Cultura é um bom ‘remédio’

Ainda na seara de diagnósticos sociais em tempo de pandemia, ele reforça a necessidade de traçar uma linha, por mais difícil que seja, entre um quadro de cansaço natural e um estado crônico de ansiedade. É preciso ser cauteloso, por exemplo, com um dos mantras mais repetidos durante 2020: “tudo bem não estar bem”.

Uma característica importante para entender quando seu corpo chegou ao limite, segundo Drauzio, é perceber quando as crises passam a interferir no cotidiano e impedem a pessoa de levar a vida sob aparente normalidade. Sem contar, logicamente, com sintomas físicos.

— É preciso tomar cuidado também com a palavra “estresse”, que é muito mal usada. Um sinal de trânsito fechado não deixa ninguém estressado, apenas irritado — exemplifica — O estresse permanente é aquilo que faz o coração disparar, a pressão subir, você entra num modo de funcionamento acelerado do organismo. E acaba facilitando vários tipos de transtornos.

Para enfrentar os quadros de ansiedade quando apresentados, uma das alternativas apontadas por Drauzio Varella é o tratamento psicológico, conforme será exibido no segundo episódio de “Parada obrigatória”, no domingo.

Porém, a pandemia continua e as pessoas ainda estão muito suscetíveis a apresentar sintomas destes transtornos. Infelizmente, ninguém está imune à ansiedade. Para Drauzio, inclusive, “todos somos ansiosos em certo grau”.

Por outro lado, há atitudes no dia a dia que podem funcionar como “remédios” preventivos que desanuviam o estado de tensão, como a prática do exercício físico e o consumo de cultura.

— Não dá pra ficar com a cabeça na pandemia 24 horas por dia, é enlouquecedor — alerta — A leitura, por exemplo, é um excelente ansiolítico, pois monopoliza todas as áreas da mente.

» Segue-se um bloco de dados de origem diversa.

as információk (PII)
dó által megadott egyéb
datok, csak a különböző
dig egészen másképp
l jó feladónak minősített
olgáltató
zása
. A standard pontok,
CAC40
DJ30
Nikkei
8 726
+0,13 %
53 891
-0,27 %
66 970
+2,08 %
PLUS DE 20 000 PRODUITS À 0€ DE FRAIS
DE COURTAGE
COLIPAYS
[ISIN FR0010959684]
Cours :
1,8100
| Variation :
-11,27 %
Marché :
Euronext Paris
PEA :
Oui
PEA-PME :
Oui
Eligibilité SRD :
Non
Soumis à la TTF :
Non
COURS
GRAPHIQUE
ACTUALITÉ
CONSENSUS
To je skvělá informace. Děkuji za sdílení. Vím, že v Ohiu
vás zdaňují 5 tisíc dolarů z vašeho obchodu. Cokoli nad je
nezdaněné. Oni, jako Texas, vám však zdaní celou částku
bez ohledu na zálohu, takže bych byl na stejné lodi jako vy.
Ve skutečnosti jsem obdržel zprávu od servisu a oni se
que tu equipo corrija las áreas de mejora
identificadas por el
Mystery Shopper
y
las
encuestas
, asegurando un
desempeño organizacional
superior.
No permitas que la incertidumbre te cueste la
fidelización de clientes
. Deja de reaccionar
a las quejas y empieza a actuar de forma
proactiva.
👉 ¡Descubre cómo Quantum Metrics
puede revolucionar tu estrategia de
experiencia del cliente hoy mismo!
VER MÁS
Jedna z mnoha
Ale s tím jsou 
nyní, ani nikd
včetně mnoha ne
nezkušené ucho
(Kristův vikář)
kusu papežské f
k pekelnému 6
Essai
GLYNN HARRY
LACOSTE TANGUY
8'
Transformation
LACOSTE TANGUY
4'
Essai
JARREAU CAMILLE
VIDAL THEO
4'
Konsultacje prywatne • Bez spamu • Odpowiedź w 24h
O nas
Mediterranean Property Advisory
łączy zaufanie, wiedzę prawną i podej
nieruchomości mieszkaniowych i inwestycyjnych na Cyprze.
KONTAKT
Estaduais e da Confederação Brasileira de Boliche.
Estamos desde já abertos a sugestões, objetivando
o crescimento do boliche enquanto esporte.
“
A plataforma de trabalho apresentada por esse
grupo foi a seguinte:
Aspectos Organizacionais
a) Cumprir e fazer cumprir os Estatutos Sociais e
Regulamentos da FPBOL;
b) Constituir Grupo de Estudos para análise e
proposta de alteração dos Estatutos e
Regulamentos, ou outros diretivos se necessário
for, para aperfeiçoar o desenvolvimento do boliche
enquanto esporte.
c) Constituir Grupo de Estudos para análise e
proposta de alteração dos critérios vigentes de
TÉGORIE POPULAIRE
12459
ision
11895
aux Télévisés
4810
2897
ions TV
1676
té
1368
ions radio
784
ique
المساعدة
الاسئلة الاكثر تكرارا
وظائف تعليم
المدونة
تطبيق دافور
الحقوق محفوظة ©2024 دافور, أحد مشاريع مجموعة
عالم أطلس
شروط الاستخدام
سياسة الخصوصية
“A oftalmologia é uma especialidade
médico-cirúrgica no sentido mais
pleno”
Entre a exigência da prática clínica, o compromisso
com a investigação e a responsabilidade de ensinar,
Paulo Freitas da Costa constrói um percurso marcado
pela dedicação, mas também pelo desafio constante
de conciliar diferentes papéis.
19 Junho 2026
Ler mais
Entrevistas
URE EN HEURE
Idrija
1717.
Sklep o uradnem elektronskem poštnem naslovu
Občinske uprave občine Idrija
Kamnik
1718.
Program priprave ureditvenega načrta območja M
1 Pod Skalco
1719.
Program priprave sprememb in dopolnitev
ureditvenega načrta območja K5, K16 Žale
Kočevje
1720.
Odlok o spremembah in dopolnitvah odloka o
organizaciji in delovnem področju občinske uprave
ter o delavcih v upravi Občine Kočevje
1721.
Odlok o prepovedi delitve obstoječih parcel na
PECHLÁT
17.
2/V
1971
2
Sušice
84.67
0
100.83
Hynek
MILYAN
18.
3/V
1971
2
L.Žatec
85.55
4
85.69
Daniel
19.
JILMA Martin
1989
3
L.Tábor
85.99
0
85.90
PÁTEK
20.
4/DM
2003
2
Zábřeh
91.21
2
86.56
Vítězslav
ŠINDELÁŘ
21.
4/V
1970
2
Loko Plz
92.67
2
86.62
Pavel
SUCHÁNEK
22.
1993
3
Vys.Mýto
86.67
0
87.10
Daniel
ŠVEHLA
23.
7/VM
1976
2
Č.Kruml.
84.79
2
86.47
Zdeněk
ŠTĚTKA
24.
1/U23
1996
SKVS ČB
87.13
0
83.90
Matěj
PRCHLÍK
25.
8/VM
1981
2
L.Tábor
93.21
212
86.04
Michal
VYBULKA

Aliás, durante a pandemia Drauzio se automedicou bastante com obras consagradas da literatura mundial. Uma das receitas, prescrita por um dos maiores autores nacionais, ele guarda na estante de casa há bastante tempo.

— Li pela sexta vez “Memórias póstumas de Brás Cubas”, de Machado de Assis. Também li “A morte de Ivan Ilitch”, de Tolstói, e alguns contos dele também — conta o médico, que chegou a tentar assistir a alguns filmes, mas sem sucesso — Vi dois, mas foram umas porcarias, prefiro nem recomendar. Em compensação, que série maravilhosa é “Chernobyl”, hein?